There will be political headwinds. Control of the Senate may hinge on two Jan. 5 runoff elections in Georgia, which could mean campaign visits there by both Biden and Harris. Whatever the result, the Senate will be sharply divided, making it extraordinarily difficult to move major legislation.
It could be similarly tough for Biden to get key Cabinet nominees confirmed. Democratic Sen. Chris Murphy of Connecticut predicted Senate Majority Leader Mitch McConnell, R-Ky., “will force Joe Biden negotiate on every single pick.”
Biden promised to foster bipartisanship and to be a president for all Americans. That could open the door for some former Republican officeholders who endorsed Biden’s campaign to be tapped for key slots.

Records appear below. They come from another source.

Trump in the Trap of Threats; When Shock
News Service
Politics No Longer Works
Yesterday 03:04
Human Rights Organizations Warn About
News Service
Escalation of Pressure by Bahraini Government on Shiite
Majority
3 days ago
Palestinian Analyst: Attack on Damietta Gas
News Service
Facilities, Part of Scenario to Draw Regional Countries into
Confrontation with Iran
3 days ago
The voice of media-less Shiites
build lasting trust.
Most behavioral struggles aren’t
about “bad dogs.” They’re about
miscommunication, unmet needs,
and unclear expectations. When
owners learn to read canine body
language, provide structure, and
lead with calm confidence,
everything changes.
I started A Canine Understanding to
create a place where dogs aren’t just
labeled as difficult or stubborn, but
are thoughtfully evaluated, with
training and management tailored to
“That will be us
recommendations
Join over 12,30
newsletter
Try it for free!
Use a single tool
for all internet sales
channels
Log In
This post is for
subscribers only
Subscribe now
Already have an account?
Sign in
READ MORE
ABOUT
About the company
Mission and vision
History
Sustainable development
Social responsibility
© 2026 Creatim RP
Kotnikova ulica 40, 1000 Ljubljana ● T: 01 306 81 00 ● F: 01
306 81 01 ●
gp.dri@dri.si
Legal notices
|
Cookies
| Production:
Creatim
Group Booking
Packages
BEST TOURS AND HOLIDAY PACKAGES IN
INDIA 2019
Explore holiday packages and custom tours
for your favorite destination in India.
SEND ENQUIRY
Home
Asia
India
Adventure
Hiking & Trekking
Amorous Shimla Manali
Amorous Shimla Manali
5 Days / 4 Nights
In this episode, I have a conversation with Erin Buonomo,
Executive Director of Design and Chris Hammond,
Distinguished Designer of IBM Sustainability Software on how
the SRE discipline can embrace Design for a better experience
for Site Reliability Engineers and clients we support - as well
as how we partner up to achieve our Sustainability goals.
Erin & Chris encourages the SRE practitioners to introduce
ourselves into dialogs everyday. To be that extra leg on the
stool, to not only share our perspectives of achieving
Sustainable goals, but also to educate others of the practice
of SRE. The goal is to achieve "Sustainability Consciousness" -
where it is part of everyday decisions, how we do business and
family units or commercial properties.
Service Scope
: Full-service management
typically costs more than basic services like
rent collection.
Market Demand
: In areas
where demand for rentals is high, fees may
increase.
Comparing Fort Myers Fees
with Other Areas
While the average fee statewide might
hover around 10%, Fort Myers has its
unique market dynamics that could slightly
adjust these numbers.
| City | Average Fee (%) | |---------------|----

But it’s a balancing act. Too much bipartisan cooperation could draw the ire of leading progressives, who already are worried that Biden will scale back ambitious policy plans to combat climate change, overhaul the criminal justice system to fight systemic racism and expand access to health insurance.
Some on the Democratic Party’s left flank are pushing for two of Biden’s former presidential primary rivals to join his Cabinet: Massachusetts Sen. Elizabeth Warren as Treasury secretary and Sen. Bernie Sanders of Vermont at the Labor Department.
Biden’s team might not want to provoke what would likely be fierce Senate nomination battles, however, much less vacate two Senate seats when Democrats need every vote.
Jeff Hauser, head of the Revolving Door Project, a progressive advocacy group that pressures Democratic administrations to appoint liberal nominees, said Biden could avoid Senate obstruction by aggressively using recess appointments.
The new president also could employ the Vacancies Act to place his top choices in acting executive branch roles for up to 300 days without Senate approval, then play a kind of musical chairs where he moves people between positions, Hauser said.
“It is a significant power,” he said.
Before Biden can get that far, though, there are bigger questions about the overall tone of the transition.
Republican President Herbert Hoover so detested his successor, Democrat Franklin D. Roosevelt, that the U.S. government was hampered even as a recession deepened, unemployment rose and Adolf Hitler came to power in Germany. That helped prompt the 20th Amendment, ratified in 1933, which moved Inauguration Day from March to January.
As a result, the country had less transition time between presidents to endure, but it also left a shorter time frame to do all the work required to build out a government.